Build a Proxmox image for one host:

nix build path:.#packages.x86_64-linux.apps1

Import a built VMA on a Proxmox host:

scp result/vzdump-qemu-204.vma.zst root@proxmox:/var/lib/vz/dump/
qmrestore /var/lib/vz/dump/vzdump-qemu-204.vma.zst 204 --storage hotData
qm start 204

Format changed Nix files when the formatter is available:

nixfmt-rfc-style <file>.nix

This flake does not define checks, formatter, apps, or devShells, so do not assume nix fmt or nix flake check provides repository validation.

Fleet Management

The devenv host installs generated tools from hosts/devenv/tools/.

Deploy one host:

rebuildHost apps1
rebuildHost rp1 --boot
rebuildHost devenv

Deploy every host listed in meshTopology.nix:

updateInfra

Important behavior:

  • rebuildHost <remote> and updateInfra use SSH as rnetadmin and pass --sudo to the remote rebuild.
  • Do not run remote deploys with sudo; the scripts reject root because root breaks the SSH key flow.
  • rebuildHost devenv is local and uses sudo nixos-rebuild internally.
  • updateInfra derives its host list from modules/profiles/meshNetwork/meshTopology.nix, not from flake.nix; verify flake exports before deploying a newly added topology host.

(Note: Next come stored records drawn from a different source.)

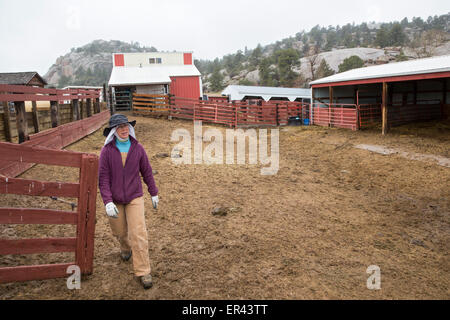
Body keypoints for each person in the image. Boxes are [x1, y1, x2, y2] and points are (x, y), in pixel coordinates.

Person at [98, 113, 159, 289]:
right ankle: (125, 247)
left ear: (130, 128)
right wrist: (107, 201)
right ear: (113, 131)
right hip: (115, 199)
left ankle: (143, 271)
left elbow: (147, 171)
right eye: (120, 127)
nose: (124, 129)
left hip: (134, 197)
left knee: (139, 233)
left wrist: (153, 192)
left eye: (126, 126)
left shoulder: (138, 148)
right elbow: (103, 179)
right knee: (119, 230)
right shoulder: (107, 151)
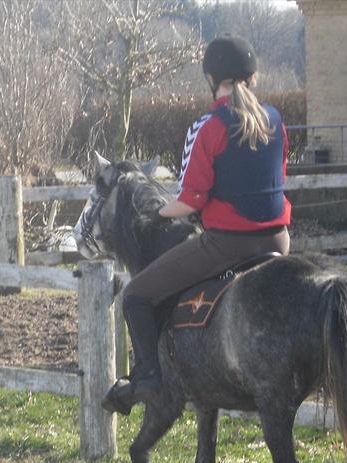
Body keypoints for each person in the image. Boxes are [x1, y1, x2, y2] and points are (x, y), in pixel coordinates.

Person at [104, 34, 292, 414]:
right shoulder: (275, 120)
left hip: (227, 245)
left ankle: (149, 378)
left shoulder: (207, 126)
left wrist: (156, 214)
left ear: (210, 79)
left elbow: (190, 201)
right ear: (253, 77)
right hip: (279, 241)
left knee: (136, 296)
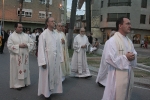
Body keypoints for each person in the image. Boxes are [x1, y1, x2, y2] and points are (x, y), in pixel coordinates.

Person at [102, 17, 137, 100]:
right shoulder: (112, 41)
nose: (130, 26)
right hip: (116, 76)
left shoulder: (129, 41)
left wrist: (133, 56)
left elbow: (134, 53)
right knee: (114, 96)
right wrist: (125, 57)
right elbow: (109, 58)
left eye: (130, 24)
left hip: (128, 74)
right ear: (120, 25)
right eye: (127, 23)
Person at [38, 17, 63, 98]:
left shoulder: (56, 34)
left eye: (54, 21)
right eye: (52, 21)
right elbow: (41, 48)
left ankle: (53, 91)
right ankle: (46, 93)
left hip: (55, 58)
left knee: (55, 74)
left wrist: (60, 58)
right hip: (47, 58)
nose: (53, 22)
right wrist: (43, 62)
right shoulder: (44, 34)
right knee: (47, 76)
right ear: (47, 23)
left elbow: (59, 47)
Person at [7, 22, 34, 90]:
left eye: (21, 27)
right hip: (16, 57)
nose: (21, 28)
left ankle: (24, 83)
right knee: (16, 71)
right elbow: (9, 46)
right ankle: (17, 85)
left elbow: (32, 43)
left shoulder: (25, 35)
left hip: (25, 57)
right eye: (19, 27)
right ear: (15, 28)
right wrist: (19, 46)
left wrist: (27, 45)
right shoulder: (12, 36)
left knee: (25, 69)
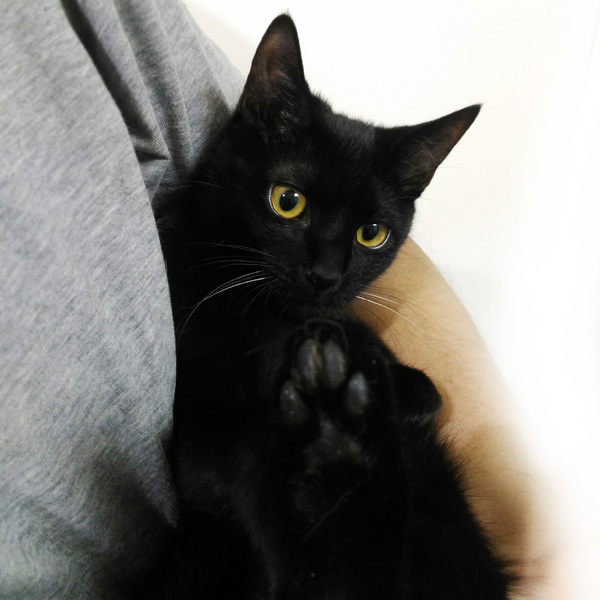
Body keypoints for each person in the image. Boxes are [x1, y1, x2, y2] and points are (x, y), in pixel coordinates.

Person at [0, 0, 569, 597]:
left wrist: (544, 548)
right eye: (289, 203)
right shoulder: (200, 283)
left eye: (369, 236)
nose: (326, 273)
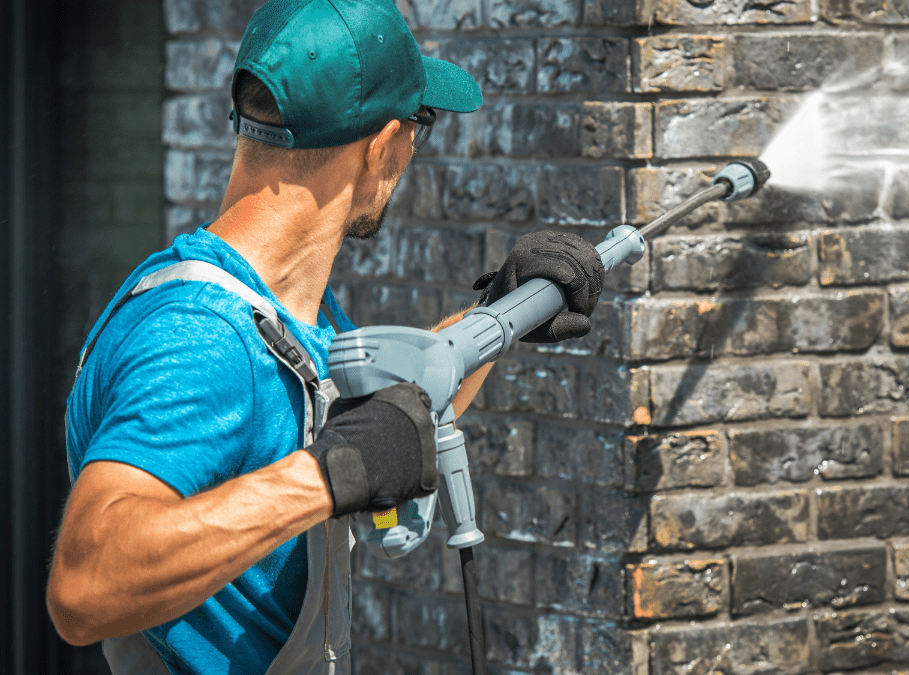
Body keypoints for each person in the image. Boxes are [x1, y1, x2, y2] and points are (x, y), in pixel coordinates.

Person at [44, 1, 605, 674]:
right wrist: (328, 476)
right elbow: (86, 584)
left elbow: (377, 421)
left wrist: (498, 315)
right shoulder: (204, 338)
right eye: (420, 126)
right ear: (383, 144)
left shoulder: (277, 311)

Generate OPNsense firewall rule recommendations from traffic logs:

updateNetworkFirewallRules --dry-run

Credentials come from secrets.opnsenseFirewall on devenv, or from environment variables documented in Secrets Management.

Repository Layout

Path Purpose
flake.nix Inputs, host definitions, nixosConfigurations, VMA packages
library/ Internal helpers for NixOS configs, dual exports, VMA generation, and user modules
library/generateVMAImage/ Proxmox VMA builder and generated QEMU config
hosts/ Host-specific NixOS modules
hosts/devenv/tools/ Generated deployment and firewall helper scripts
modules/profiles/ Standard, firewall, secrets, mesh, containers, and data-disk profiles
modules/packages/ Package overrides used by service hosts
modules/secrets.example/ Checked-in templates for live secrets
modules/secrets/ Live secrets, ignored by git
docs/ Architecture, module, example, and investigation notes
overrides/vma.nix QEMU package override with VMA support

Documentation

Secrets

Do not commit live secrets. Real secrets live in modules/secrets/<host>.nix; templates live in modules/secrets.example/<host>.nix.

makeConfiguration imports modules/secrets/<host>.nix automatically when the file exists. When adding or renaming a secret key used by a host, update the matching example file.